Silah lobileri, kişisel ihtiraslar, artan İslamofobik duygular ve yabancı düşmanlığı ile insan hakları, demokrasi, hukukun üstünlüğü, evrensel barış, uluslararası kurumlar ve değerler ne varsa mazlumlarla birlikte toprağa gömülüyor.
Hayatta kalanlar harap olmuş ülkelerini terk ederken yaşanan acılar o kadar sıradan hâle geldi ki günlük konuşmalar arasında kaybolup gidiyor. Üstelik hemen yanı başımızdaki yangını içeriye sıçratma gayretleri sürerken.
“Dedi ki demiş...” çapındaki TV muhabbetlerinde bir haftadır sürüp giden “Kimliği meçhul bir CHP’linin Saray'ı ziyareti” hikâyesi ile meydan mitingi gibi tartışmalar bu gerçeği ne kadar örter.

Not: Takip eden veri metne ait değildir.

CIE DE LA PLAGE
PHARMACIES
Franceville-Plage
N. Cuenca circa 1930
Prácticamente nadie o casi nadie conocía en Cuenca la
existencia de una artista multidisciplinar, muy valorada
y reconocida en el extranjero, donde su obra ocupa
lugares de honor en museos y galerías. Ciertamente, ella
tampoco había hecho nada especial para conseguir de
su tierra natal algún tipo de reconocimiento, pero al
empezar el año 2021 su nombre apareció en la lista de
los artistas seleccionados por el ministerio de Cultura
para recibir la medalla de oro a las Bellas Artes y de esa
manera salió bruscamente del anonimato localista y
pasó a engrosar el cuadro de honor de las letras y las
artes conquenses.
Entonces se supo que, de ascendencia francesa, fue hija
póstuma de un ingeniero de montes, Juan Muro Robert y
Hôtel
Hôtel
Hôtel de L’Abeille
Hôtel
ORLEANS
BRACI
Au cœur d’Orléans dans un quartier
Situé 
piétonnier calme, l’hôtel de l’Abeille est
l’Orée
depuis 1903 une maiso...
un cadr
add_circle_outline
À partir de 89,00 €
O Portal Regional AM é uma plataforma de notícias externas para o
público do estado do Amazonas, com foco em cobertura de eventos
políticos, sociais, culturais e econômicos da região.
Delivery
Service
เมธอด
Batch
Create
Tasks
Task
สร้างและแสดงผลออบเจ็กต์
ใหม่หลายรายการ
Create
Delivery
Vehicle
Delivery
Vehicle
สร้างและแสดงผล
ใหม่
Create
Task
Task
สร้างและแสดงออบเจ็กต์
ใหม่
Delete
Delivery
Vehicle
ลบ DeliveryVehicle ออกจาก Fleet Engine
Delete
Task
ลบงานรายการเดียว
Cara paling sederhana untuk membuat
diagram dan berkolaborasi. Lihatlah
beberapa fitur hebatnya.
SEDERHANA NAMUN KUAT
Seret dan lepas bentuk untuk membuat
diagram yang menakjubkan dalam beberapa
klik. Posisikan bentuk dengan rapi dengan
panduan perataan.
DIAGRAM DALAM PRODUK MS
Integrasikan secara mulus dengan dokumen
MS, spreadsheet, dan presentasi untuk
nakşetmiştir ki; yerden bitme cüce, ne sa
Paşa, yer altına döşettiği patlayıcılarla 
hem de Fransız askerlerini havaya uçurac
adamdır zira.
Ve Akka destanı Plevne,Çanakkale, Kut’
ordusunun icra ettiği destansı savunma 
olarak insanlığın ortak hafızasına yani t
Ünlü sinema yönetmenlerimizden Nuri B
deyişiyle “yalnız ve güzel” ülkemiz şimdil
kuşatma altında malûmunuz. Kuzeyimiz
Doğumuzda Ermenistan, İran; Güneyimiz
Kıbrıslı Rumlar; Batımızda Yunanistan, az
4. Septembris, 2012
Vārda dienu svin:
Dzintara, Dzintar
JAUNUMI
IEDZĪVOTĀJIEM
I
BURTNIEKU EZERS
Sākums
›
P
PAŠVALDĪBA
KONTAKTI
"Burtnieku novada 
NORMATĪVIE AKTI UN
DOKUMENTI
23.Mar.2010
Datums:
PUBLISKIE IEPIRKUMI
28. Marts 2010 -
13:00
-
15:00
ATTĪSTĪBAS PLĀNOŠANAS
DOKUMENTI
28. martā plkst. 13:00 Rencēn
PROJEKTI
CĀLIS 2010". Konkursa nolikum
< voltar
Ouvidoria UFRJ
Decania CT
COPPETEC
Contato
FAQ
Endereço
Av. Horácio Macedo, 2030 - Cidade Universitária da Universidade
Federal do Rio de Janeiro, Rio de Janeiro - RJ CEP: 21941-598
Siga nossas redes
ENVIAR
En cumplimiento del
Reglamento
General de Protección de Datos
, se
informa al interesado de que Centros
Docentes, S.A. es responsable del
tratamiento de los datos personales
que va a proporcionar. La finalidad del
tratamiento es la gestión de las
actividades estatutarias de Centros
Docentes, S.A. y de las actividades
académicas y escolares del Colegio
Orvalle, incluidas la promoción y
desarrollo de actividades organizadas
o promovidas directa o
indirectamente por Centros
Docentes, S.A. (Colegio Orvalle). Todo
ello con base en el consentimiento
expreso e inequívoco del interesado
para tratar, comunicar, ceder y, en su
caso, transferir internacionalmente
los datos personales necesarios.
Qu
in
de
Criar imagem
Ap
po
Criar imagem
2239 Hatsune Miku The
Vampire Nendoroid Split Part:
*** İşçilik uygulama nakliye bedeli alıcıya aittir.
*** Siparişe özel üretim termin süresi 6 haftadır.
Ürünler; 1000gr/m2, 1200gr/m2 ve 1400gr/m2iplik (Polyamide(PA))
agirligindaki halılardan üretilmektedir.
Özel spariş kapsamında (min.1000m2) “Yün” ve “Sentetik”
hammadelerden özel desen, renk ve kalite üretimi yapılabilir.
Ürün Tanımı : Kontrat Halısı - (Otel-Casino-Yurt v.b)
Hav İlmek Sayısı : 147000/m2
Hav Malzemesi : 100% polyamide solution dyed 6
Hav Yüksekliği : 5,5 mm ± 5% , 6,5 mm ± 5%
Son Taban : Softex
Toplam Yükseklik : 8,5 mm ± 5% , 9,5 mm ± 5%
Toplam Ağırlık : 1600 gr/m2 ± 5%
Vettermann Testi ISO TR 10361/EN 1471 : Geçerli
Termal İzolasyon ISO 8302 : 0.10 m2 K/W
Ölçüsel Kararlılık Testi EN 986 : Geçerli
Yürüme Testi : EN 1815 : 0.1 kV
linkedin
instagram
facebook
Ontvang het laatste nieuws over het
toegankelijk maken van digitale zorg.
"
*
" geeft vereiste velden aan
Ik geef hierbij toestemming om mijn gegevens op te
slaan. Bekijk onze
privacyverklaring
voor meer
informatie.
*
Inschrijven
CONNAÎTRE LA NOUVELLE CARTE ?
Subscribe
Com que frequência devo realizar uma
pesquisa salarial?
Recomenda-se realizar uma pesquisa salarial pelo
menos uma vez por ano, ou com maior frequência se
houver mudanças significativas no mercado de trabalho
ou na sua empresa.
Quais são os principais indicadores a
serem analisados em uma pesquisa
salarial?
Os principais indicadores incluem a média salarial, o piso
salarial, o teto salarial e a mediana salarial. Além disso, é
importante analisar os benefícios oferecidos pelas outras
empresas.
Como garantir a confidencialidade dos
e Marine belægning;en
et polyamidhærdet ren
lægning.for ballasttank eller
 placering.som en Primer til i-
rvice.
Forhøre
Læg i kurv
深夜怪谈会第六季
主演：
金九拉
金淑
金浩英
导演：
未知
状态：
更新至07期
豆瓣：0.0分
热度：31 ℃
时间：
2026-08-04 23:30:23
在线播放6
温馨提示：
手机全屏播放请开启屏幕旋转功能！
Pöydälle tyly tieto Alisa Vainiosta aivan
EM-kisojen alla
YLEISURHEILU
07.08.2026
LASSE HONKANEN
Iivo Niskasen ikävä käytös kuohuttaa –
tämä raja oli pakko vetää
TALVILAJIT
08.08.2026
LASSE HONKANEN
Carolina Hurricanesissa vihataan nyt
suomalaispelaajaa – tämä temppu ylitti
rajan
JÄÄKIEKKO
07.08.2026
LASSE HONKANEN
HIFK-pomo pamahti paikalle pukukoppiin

Siyaseten hiçbir kıymeti olmayan bu ekran tartışmaları devam ederken Başkan Recep Tayyip Erdoğan, 35. İSEDAK (İslam İşbirliği Teşkilatı Ekonomik ve Ticari İşbirliği Daimi Komitesi) Toplantısı Açılış Töreni’nde yaptığı konuşmada “İslam âlemi terörden iç çatışmalara cehalete kadar pek çok tehditle yüzleşiyor. Buna Batı'dan yabancı düşmanlığı ekleniyor. Neye ve kime hizmet ettiği aşikâr olan terör örgütleri camilerimizi, okullarımızı, pazar yerlerini kan gölüne çeviriyor. Açlık ve sefaletin en yoğun hissedildiği ülkeler ne yazık ki yine İslam ülkeleridir” diyor. Sayın Erdoğan’ın “Rabbimizin bize sunduğu doğal kaynaklarımız ne yazık ki halklarımızı değil Batı ülkelerini zenginleştiriyor. Yaşananlarda güvenlik konseyi gibi kurumların acziyetinin büyük rolü vardır” cümlesiyle ifade ettiği mahkûmiyetin faturasını güvenlik konseyi gibi ne olduğu malum kurumların acziyetine(!) kesmek olayı çözer mi?
Evet, Müslümanlar olarak üzerimize serilen ölü toprağından hâlâ kurtulabilmiş değiliz ama üzerindeki toprağı ilk silkelemesi gerekenler siyasetçilerdir. Mevcut siyasi partilerde mutlu olmayıp kendisine yeni siyaset alanı kurgulayanların da bu durumdan hiç bahsetmeyip “dedi ki demiş”le yaptıkları siyasetin artık Türkiye’de karşılığı olmaz...
Ali Babacan, önceki gece katıldığı televizyon programında yeni partisini hayata geçireceklerini açıkladı. Yeni parti projesi olarak kendilerine göre AK Partiden savrulmalarının gerekçeleri var. Bu gerekçelerin AK Parti seçmeninin farklı yollardan izah ve iknaya gayret ettiği sapmalarla alakası yok. Yeni parti yerine dışarıdan kendilerine göre ıslah edilmiş yeni bir AK Parti (!) kurguluyorlar. Garabet bir durum yeni ve farklı daha önce söylenmedik sözler yok.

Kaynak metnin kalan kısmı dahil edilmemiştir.